XPath with regex match on an attribute value
All -
I've searched and tinkered around for hours in an effort to crack this one, but I'm still having problems. I have the XML data below:
<game id="2009/05/02/arimlb-milmlb-1" pk="244539">
<team id="109" name="Arizona" home_team="false">
<event number="9" inning="1" description="Felipe Lopez doubles to left fielder Chris Duffy. "/>
<event number="15" inning="1" description="Augie Ojeda flies out to center fielder Mike Cameron. "/>
<event number="23" inning="1" description="Chad Tracy doubles to right fielder Joe Sanchez. "/>
<event number="52" inning="2" description="Mark Reynolds lines out to left fielder Chris Duffy. "/>
<!-- more data here -->
</team>
</game>
I'm trying to get the total number of event nodes that contain the text ' doubles ' in the value of the description attribute. This is what I've been trying so far, to no avail (irb throws an error):
"/game/team/event/@description[matches(.,' doubles ')]"
Since I'm just trying to match a fragment of the value of the description attribute, it's possible to use the XPath 2.0 function 'matches', right? If so, what am I doing wrong?
Thanks in advance for any help!
I'm trying to get the total number of event nodes that contain the text ' doubles ' in the value of the description attribute.
matches()
is a standard XPath 2.0 function. It is not available in XPath 1.0.
You can use:
count(/*/*/event[contains(@description, ' doubles ')])
To verify this, here is a small XSLT transformation which just outputs the result of evaluating the above XPath expression on the provided XML document:
<xsl:stylesheet version="1.0"
xmlns:xsl="http://www.w3.org/1999/XSL/Transform">
<xsl:output method="text"/>
<xsl:template match="/">
<xsl:value-of select=
"count(/*/*/event[contains(@description, ' doubles ')])"/>
</xsl:template>
</xsl:stylesheet>
when this transformation is applied on the provided XML document:
<game id="2009/05/02/arimlb-milmlb-1" pk="244539">
<team id="109" name="Arizona" home_team="false">
<event number="9" inning="1" description="Felipe Lopez doubles to left fielder Chris Duffy. "/>
<event number="15" inning="1" description="Augie Ojeda flies out to center fielder Mike Cameron. "/>
<event number="23" inning="1" description="Chad Tracy doubles to right fielder Joe Sanchez. "/>
<event number="52" inning="2" description="Mark Reynolds lines out to left fielder Chris Duffy. "/>
<!-- more data here -->
</team>
</game>
the wanted, correct result is produced:
2
Try the following variants:
/game/team/event[matches(@description, ' doubles ')]/@description
/game/team/event[matches(@description, '^.*?doubles.*$')]/@description
/game/team/event[contains(@description, ' doubles ')]/@description
Since I'm just trying to match a fragment of the value of the description attribute, it's possible to use the XPath 2.0 function 'matches', right?

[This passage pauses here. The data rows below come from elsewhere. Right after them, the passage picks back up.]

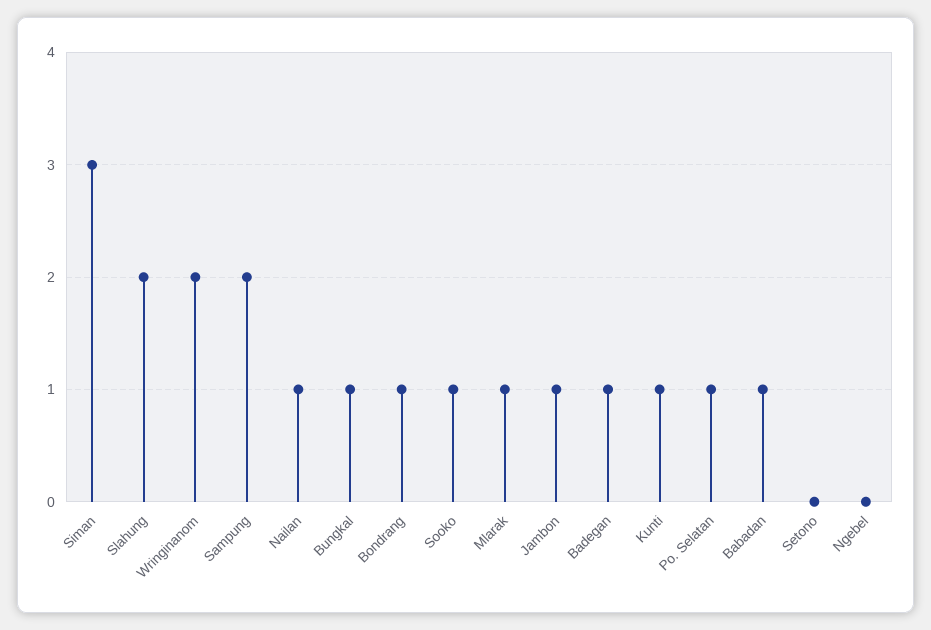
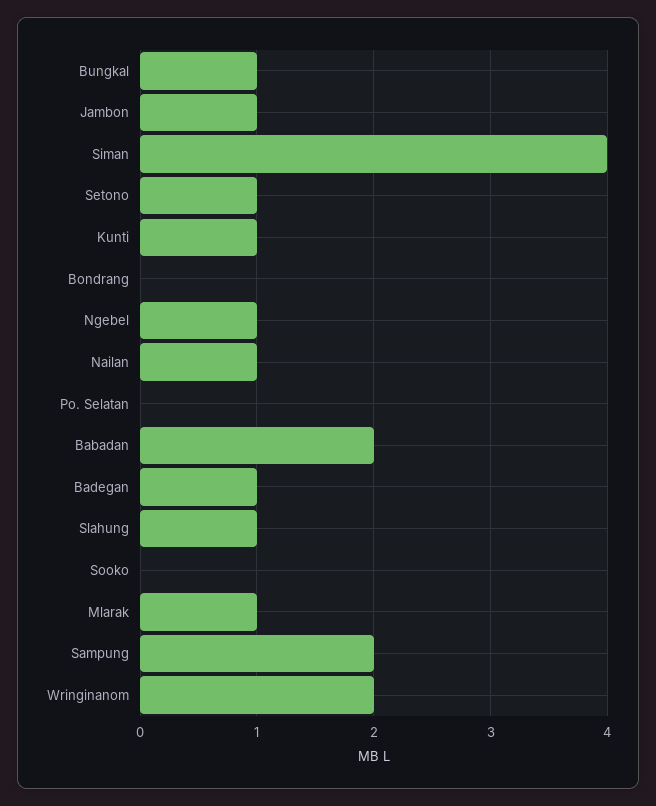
  {
-   "Siman": 3,
+   "Siman": 4,
-   "Slahung": 2,
+   "Slahung": 1,
    "Wringinanom": 2,
    "Sampung": 2,
    "Nailan": 1,
    "Bungkal": 1,
-   "Bondrang": 1,
+   "Bondrang": 0,
-   "Sooko": 1,
+   "Sooko": 0,
    "Mlarak": 1,
    "Jambon": 1,
    "Badegan": 1,
    "Kunti": 1,
-   "Po. Selatan": 1,
+   "Po. Selatan": 0,
-   "Babadan": 1,
+   "Babadan": 2,
-   "Setono": 0,
+   "Setono": 1,
-   "Ngebel": 0
+   "Ngebel": 1
  }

Yes, as long as you are using an XPath 2.0 engine to evaluate the XPath expression.
If you were to execute that XPath using an XPath 2.0 engine, it would select the appropriate @description
attributes.
If so, what am I doing wrong?
If you are using an XPath 2.0 engine, your issue may be that you have selected a sequence of nodes, but are expecting the count.
If you want to return the count of those attributes, you could use the count()
function:
count(/game/team/event/@description[matches(.,' doubles ')])